(Records from a data source)

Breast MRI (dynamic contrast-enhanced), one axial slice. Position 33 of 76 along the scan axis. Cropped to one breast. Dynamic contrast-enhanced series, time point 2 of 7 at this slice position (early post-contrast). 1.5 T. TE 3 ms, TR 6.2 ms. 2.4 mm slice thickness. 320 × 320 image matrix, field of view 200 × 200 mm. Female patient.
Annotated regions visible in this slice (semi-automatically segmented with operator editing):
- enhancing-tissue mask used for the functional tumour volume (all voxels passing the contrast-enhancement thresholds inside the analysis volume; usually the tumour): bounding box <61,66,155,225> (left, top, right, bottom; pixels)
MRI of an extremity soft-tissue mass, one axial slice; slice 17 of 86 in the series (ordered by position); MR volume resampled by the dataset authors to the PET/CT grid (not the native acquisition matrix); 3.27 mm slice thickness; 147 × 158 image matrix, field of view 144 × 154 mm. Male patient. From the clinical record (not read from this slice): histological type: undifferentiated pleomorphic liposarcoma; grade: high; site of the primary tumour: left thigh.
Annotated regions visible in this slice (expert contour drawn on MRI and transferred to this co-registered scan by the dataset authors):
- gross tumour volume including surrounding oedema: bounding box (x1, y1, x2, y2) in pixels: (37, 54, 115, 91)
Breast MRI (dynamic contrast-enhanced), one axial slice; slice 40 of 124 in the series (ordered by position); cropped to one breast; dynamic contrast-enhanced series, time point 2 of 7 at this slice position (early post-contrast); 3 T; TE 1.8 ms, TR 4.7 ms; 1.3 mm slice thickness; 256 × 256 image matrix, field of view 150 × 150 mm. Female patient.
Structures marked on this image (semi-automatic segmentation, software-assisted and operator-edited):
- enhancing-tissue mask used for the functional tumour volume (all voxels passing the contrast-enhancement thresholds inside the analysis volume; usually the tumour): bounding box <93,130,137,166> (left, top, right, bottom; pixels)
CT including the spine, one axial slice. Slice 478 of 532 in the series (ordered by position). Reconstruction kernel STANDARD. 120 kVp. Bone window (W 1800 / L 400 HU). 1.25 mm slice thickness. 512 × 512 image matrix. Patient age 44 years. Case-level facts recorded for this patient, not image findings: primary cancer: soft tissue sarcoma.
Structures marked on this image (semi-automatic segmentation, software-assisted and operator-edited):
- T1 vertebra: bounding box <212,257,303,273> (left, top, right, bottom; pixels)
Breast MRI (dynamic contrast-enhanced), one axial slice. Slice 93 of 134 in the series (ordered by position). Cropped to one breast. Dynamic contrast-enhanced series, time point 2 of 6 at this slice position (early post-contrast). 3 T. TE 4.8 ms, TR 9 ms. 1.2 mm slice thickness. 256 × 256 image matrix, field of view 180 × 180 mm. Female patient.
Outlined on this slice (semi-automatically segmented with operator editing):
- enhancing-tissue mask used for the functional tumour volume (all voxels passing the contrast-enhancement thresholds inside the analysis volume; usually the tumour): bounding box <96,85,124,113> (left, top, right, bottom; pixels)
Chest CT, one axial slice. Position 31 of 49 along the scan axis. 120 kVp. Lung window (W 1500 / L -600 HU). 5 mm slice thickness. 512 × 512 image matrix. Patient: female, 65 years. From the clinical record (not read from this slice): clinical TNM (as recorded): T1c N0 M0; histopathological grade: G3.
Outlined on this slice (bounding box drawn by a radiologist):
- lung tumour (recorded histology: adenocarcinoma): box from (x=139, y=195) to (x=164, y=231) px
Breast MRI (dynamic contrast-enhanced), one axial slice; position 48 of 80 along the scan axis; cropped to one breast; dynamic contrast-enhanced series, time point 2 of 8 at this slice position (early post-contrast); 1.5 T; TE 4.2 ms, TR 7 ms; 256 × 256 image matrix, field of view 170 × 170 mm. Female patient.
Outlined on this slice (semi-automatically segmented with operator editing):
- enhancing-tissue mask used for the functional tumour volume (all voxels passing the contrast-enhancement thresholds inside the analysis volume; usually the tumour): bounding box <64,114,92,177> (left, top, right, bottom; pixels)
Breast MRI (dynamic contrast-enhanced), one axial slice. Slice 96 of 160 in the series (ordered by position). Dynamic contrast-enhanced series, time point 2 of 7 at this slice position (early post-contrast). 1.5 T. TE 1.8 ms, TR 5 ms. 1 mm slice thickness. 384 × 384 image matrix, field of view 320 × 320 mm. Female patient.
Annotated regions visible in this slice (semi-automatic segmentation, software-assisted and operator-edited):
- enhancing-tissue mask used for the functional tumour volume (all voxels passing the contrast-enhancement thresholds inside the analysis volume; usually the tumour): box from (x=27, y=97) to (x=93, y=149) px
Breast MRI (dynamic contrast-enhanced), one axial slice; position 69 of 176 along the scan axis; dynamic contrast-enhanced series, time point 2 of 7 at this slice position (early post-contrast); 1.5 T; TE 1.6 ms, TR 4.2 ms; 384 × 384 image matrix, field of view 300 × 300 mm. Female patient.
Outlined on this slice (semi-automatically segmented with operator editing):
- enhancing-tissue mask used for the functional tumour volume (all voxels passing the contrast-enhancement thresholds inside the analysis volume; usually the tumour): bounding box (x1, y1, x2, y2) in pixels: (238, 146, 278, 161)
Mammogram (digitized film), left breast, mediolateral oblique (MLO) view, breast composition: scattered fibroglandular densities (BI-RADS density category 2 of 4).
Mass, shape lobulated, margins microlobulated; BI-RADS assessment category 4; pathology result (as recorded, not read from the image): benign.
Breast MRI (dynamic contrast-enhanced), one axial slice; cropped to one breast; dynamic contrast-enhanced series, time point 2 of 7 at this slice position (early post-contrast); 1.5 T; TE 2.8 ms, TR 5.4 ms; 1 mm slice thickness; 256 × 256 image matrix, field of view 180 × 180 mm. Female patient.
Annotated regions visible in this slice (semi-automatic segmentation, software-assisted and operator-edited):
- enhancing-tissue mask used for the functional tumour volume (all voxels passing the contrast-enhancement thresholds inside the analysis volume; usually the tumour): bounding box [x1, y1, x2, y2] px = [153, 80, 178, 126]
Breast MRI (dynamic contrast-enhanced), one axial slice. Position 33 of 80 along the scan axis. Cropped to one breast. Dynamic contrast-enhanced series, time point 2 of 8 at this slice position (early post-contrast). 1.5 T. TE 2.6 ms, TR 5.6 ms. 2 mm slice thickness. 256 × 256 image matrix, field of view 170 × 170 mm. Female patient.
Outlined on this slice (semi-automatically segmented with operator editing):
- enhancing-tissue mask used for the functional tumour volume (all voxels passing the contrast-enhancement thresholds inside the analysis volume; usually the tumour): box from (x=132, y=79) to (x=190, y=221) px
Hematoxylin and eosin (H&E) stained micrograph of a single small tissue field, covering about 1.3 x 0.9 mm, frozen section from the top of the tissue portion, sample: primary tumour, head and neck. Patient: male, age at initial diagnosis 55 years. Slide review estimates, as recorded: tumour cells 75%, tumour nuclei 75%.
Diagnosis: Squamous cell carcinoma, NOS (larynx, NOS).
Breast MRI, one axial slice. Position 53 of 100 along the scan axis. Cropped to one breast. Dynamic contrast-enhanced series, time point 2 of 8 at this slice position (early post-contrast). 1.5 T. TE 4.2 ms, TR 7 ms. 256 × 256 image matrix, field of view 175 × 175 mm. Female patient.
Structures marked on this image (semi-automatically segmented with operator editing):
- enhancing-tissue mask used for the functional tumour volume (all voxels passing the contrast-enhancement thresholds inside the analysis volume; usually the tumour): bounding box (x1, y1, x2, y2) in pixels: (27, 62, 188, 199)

__YOUR ASSIGNMENT__. The answer must be the full data, repeated word for word.

__EXERCISE ANSWER__.
Breast MRI (dynamic contrast-enhanced), one axial slice. Position 33 of 76 along the scan axis. Cropped to one breast. Dynamic contrast-enhanced series, time point 2 of 7 at this slice position (early post-contrast). 1.5 T. TE 3 ms, TR 6.2 ms. 2.4 mm slice thickness. 320 × 320 image matrix, field of view 200 × 200 mm. Female patient.
Annotated regions visible in this slice (semi-automatically segmented with operator editing):
- enhancing-tissue mask used for the functional tumour volume (all voxels passing the contrast-enhancement thresholds inside the analysis volume; usually the tumour): bounding box <61,66,155,225> (left, top, right, bottom; pixels)
MRI of an extremity soft-tissue mass, one axial slice; slice 17 of 86 in the series (ordered by position); MR volume resampled by the dataset authors to the PET/CT grid (not the native acquisition matrix); 3.27 mm slice thickness; 147 × 158 image matrix, field of view 144 × 154 mm. Male patient. From the clinical record (not read from this slice): histological type: undifferentiated pleomorphic liposarcoma; grade: high; site of the primary tumour: left thigh.
Annotated regions visible in this slice (expert contour drawn on MRI and transferred to this co-registered scan by the dataset authors):
- gross tumour volume including surrounding oedema: bounding box (x1, y1, x2, y2) in pixels: (37, 54, 115, 91)
Breast MRI (dynamic contrast-enhanced), one axial slice; slice 40 of 124 in the series (ordered by position); cropped to one breast; dynamic contrast-enhanced series, time point 2 of 7 at this slice position (early post-contrast); 3 T; TE 1.8 ms, TR 4.7 ms; 1.3 mm slice thickness; 256 × 256 image matrix, field of view 150 × 150 mm. Female patient.
Structures marked on this image (semi-automatic segmentation, software-assisted and operator-edited):
- enhancing-tissue mask used for the functional tumour volume (all voxels passing the contrast-enhancement thresholds inside the analysis volume; usually the tumour): bounding box <93,130,137,166> (left, top, right, bottom; pixels)
CT including the spine, one axial slice. Slice 478 of 532 in the series (ordered by position). Reconstruction kernel STANDARD. 120 kVp. Bone window (W 1800 / L 400 HU). 1.25 mm slice thickness. 512 × 512 image matrix. Patient age 44 years. Case-level facts recorded for this patient, not image findings: primary cancer: soft tissue sarcoma.
Structures marked on this image (semi-automatic segmentation, software-assisted and operator-edited):
- T1 vertebra: bounding box <212,257,303,273> (left, top, right, bottom; pixels)
Breast MRI (dynamic contrast-enhanced), one axial slice. Slice 93 of 134 in the series (ordered by position). Cropped to one breast. Dynamic contrast-enhanced series, time point 2 of 6 at this slice position (early post-contrast). 3 T. TE 4.8 ms, TR 9 ms. 1.2 mm slice thickness. 256 × 256 image matrix, field of view 180 × 180 mm. Female patient.
Outlined on this slice (semi-automatically segmented with operator editing):
- enhancing-tissue mask used for the functional tumour volume (all voxels passing the contrast-enhancement thresholds inside the analysis volume; usually the tumour): bounding box <96,85,124,113> (left, top, right, bottom; pixels)
Chest CT, one axial slice. Position 31 of 49 along the scan axis. 120 kVp. Lung window (W 1500 / L -600 HU). 5 mm slice thickness. 512 × 512 image matrix. Patient: female, 65 years. From the clinical record (not read from this slice): clinical TNM (as recorded): T1c N0 M0; histopathological grade: G3.
Outlined on this slice (bounding box drawn by a radiologist):
- lung tumour (recorded histology: adenocarcinoma): box from (x=139, y=195) to (x=164, y=231) px
Breast MRI (dynamic contrast-enhanced), one axial slice; position 48 of 80 along the scan axis; cropped to one breast; dynamic contrast-enhanced series, time point 2 of 8 at this slice position (early post-contrast); 1.5 T; TE 4.2 ms, TR 7 ms; 256 × 256 image matrix, field of view 170 × 170 mm. Female patient.
Outlined on this slice (semi-automatically segmented with operator editing):
- enhancing-tissue mask used for the functional tumour volume (all voxels passing the contrast-enhancement thresholds inside the analysis volume; usually the tumour): bounding box <64,114,92,177> (left, top, right, bottom; pixels)
Breast MRI (dynamic contrast-enhanced), one axial slice. Slice 96 of 160 in the series (ordered by position). Dynamic contrast-enhanced series, time point 2 of 7 at this slice position (early post-contrast). 1.5 T. TE 1.8 ms, TR 5 ms. 1 mm slice thickness. 384 × 384 image matrix, field of view 320 × 320 mm. Female patient.
Annotated regions visible in this slice (semi-automatic segmentation, software-assisted and operator-edited):
- enhancing-tissue mask used for the functional tumour volume (all voxels passing the contrast-enhancement thresholds inside the analysis volume; usually the tumour): box from (x=27, y=97) to (x=93, y=149) px
Breast MRI (dynamic contrast-enhanced), one axial slice; position 69 of 176 along the scan axis; dynamic contrast-enhanced series, time point 2 of 7 at this slice position (early post-contrast); 1.5 T; TE 1.6 ms, TR 4.2 ms; 384 × 384 image matrix, field of view 300 × 300 mm. Female patient.
Outlined on this slice (semi-automatically segmented with operator editing):
- enhancing-tissue mask used for the functional tumour volume (all voxels passing the contrast-enhancement thresholds inside the analysis volume; usually the tumour): bounding box (x1, y1, x2, y2) in pixels: (238, 146, 278, 161)
Mammogram (digitized film), left breast, mediolateral oblique (MLO) view, breast composition: scattered fibroglandular densities (BI-RADS density category 2 of 4).
Mass, shape lobulated, margins microlobulated; BI-RADS assessment category 4; pathology result (as recorded, not read from the image): benign.
Breast MRI (dynamic contrast-enhanced), one axial slice; cropped to one breast; dynamic contrast-enhanced series, time point 2 of 7 at this slice position (early post-contrast); 1.5 T; TE 2.8 ms, TR 5.4 ms; 1 mm slice thickness; 256 × 256 image matrix, field of view 180 × 180 mm. Female patient.
Annotated regions visible in this slice (semi-automatic segmentation, software-assisted and operator-edited):
- enhancing-tissue mask used for the functional tumour volume (all voxels passing the contrast-enhancement thresholds inside the analysis volume; usually the tumour): bounding box [x1, y1, x2, y2] px = [153, 80, 178, 126]
Breast MRI (dynamic contrast-enhanced), one axial slice. Position 33 of 80 along the scan axis. Cropped to one breast. Dynamic contrast-enhanced series, time point 2 of 8 at this slice position (early post-contrast). 1.5 T. TE 2.6 ms, TR 5.6 ms. 2 mm slice thickness. 256 × 256 image matrix, field of view 170 × 170 mm. Female patient.
Outlined on this slice (semi-automatically segmented with operator editing):
- enhancing-tissue mask used for the functional tumour volume (all voxels passing the contrast-enhancement thresholds inside the analysis volume; usually the tumour): box from (x=132, y=79) to (x=190, y=221) px
Hematoxylin and eosin (H&E) stained micrograph of a single small tissue field, covering about 1.3 x 0.9 mm, frozen section from the top of the tissue portion, sample: primary tumour, head and neck. Patient: male, age at initial diagnosis 55 years. Slide review estimates, as recorded: tumour cells 75%, tumour nuclei 75%.
Diagnosis: Squamous cell carcinoma, NOS (larynx, NOS).
Breast MRI, one axial slice. Position 53 of 100 along the scan axis. Cropped to one breast. Dynamic contrast-enhanced series, time point 2 of 8 at this slice position (early post-contrast). 1.5 T. TE 4.2 ms, TR 7 ms. 256 × 256 image matrix, field of view 175 × 175 mm. Female patient.
Structures marked on this image (semi-automatically segmented with operator editing):
- enhancing-tissue mask used for the functional tumour volume (all voxels passing the contrast-enhancement thresholds inside the analysis volume; usually the tumour): bounding box (x1, y1, x2, y2) in pixels: (27, 62, 188, 199)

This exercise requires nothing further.